Thanks for your compliments; I’m having a good time writing these posts.

As to your specific questions, I was avoiding too much technical discussion of the model building, but hey, if you’re interested; there are two steps to building this model. The first is choosing the terms. This I did by hand, exploring different hypothesis and rejecting those that showed no signs of statistical significance. The second step (done for each iteration of the first step) is, given those terms, assigning the model coefficients in order to maximize the likelihood of the data, given the model, and calculating a confidence level that the model is a true representation of the data, and not simply random noise. I relied on a generalized linear model to do this, specifically a quasibinomial logistic regression. I used the statistical software package R to do these calculations.

The danger of using an automated system to search through the model space is that given enough models, it eventually find one that appears significant. However, it will be very hard to tell if it is significant because it represents a fundamental truth about the data, or if it is significant because eventually, everything will line up by pure chance. I’ve done a little Python programming, but not nearly enough to tell if that is what you are talking about with the supervised training algorithm.

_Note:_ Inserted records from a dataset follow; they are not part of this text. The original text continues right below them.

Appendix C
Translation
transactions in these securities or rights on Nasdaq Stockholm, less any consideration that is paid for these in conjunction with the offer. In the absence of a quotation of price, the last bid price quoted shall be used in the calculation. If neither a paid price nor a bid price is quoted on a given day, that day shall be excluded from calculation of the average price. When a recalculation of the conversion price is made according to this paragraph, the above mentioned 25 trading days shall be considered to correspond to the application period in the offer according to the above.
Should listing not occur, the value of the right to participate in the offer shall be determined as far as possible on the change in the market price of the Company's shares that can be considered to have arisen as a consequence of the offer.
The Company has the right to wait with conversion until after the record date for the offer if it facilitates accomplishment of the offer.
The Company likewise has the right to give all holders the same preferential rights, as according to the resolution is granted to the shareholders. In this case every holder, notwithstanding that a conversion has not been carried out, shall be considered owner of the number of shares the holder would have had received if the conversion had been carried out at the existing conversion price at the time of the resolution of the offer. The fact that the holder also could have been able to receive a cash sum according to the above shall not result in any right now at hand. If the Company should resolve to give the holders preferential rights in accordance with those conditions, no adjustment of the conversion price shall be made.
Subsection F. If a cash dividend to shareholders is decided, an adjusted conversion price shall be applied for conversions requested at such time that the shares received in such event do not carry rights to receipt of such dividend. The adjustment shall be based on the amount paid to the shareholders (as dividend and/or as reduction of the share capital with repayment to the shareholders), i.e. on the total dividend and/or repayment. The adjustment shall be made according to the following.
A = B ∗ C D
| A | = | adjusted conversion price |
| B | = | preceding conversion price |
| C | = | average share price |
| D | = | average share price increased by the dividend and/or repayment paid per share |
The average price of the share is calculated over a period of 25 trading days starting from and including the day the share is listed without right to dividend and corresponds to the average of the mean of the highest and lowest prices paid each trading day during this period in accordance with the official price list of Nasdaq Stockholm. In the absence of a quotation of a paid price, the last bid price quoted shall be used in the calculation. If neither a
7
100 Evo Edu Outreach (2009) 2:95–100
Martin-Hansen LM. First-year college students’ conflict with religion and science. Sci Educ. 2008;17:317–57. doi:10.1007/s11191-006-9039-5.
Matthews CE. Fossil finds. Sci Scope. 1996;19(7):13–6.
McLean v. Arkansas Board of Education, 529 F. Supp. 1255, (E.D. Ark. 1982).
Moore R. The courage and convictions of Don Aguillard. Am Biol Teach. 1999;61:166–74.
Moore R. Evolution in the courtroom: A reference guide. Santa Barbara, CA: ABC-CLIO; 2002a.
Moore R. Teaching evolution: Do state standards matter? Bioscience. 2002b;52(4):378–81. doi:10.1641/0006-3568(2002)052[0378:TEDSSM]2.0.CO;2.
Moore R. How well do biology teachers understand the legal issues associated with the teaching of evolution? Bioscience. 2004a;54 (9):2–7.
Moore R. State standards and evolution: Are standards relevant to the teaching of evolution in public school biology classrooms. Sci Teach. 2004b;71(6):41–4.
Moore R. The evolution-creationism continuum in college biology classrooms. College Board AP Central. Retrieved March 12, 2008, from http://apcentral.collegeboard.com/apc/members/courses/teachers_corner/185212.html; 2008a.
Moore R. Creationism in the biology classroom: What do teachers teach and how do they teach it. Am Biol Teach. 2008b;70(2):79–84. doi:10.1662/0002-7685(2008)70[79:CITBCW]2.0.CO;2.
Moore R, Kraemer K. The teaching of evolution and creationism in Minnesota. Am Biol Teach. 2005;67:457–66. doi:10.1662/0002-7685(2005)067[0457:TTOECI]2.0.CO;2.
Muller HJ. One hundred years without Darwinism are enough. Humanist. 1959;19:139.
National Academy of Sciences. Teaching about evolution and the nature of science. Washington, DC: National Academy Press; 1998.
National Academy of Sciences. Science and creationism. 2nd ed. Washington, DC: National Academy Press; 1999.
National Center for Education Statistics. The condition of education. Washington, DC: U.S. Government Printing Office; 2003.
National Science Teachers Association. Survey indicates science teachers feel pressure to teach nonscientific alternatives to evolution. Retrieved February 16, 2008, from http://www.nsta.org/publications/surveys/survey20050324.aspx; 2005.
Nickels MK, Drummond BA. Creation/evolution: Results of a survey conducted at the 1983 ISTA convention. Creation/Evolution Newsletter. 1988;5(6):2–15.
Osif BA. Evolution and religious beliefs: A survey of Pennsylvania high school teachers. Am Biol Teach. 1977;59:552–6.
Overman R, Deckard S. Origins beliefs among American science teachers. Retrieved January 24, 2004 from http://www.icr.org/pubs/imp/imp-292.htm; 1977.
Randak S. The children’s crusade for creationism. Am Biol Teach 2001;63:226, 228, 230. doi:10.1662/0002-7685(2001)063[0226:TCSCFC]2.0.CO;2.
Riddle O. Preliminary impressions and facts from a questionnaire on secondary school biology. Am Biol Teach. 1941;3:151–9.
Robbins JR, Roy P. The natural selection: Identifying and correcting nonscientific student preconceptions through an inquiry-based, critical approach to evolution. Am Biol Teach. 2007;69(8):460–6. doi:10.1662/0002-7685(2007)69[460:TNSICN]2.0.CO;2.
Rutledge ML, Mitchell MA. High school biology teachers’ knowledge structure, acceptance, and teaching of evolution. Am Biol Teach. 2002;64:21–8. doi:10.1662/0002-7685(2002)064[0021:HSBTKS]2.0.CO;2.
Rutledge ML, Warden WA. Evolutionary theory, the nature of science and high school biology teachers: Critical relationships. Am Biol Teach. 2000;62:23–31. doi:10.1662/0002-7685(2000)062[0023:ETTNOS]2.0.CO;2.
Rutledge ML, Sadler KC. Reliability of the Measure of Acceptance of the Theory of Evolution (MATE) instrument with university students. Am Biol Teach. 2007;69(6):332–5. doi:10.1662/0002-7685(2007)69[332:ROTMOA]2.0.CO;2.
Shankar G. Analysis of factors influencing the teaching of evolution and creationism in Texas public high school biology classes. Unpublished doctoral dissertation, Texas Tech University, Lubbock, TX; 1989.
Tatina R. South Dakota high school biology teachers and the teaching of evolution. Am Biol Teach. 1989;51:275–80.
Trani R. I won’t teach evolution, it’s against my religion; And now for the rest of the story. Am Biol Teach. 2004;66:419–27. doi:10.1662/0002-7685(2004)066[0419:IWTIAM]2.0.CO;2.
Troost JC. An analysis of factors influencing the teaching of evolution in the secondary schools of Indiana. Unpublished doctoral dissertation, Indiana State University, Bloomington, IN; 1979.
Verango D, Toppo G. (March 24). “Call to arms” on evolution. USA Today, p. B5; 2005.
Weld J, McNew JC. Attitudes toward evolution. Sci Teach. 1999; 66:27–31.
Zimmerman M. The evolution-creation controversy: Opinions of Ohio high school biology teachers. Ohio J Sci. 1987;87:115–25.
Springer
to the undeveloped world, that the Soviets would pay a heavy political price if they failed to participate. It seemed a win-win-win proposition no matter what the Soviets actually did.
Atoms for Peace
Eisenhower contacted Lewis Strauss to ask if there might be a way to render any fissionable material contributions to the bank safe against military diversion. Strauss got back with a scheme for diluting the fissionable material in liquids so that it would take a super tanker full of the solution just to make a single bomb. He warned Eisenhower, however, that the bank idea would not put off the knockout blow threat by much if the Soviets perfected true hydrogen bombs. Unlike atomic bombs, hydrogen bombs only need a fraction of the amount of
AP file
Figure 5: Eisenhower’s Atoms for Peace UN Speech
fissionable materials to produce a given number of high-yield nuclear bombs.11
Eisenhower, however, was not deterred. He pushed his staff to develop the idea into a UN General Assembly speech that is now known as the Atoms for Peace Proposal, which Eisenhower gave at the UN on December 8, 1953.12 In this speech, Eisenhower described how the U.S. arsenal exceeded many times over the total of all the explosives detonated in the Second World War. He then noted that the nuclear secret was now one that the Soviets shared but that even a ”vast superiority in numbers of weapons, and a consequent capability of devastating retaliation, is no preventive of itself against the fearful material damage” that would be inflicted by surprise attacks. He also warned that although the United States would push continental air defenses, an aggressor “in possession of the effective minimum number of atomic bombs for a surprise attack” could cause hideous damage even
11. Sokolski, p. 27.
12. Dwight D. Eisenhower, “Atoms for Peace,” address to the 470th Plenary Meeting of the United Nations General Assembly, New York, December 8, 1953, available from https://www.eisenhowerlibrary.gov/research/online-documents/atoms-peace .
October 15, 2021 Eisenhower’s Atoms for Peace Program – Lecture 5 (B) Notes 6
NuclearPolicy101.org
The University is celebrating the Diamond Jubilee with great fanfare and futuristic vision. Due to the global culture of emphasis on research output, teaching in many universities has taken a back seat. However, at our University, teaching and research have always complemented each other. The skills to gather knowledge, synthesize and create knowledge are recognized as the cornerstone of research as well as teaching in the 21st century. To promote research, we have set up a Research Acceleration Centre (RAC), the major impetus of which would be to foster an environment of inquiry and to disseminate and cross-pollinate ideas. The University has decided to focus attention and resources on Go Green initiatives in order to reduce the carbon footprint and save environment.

Lastly, 35 cases is very small for some forms of data sets (particularly where the model fits are expected to be polynomial), but from a statistical perspective, its actually more than enough samples for a model like the one I was using. The general rule is that each term of the model uses up one degree of freedom in the residual, and once the residual degrees of freedom get below 15 or so, the error distribution becomes non-normal. This is the difference between the t-distribution and the normal distribution. The residual of my model still had 28 degrees of freedom. I actually expect that as I found more cases and entered them into the data set, the model would get muddier and muddier, and it would be harder to form significant terms. But that’s just a guess.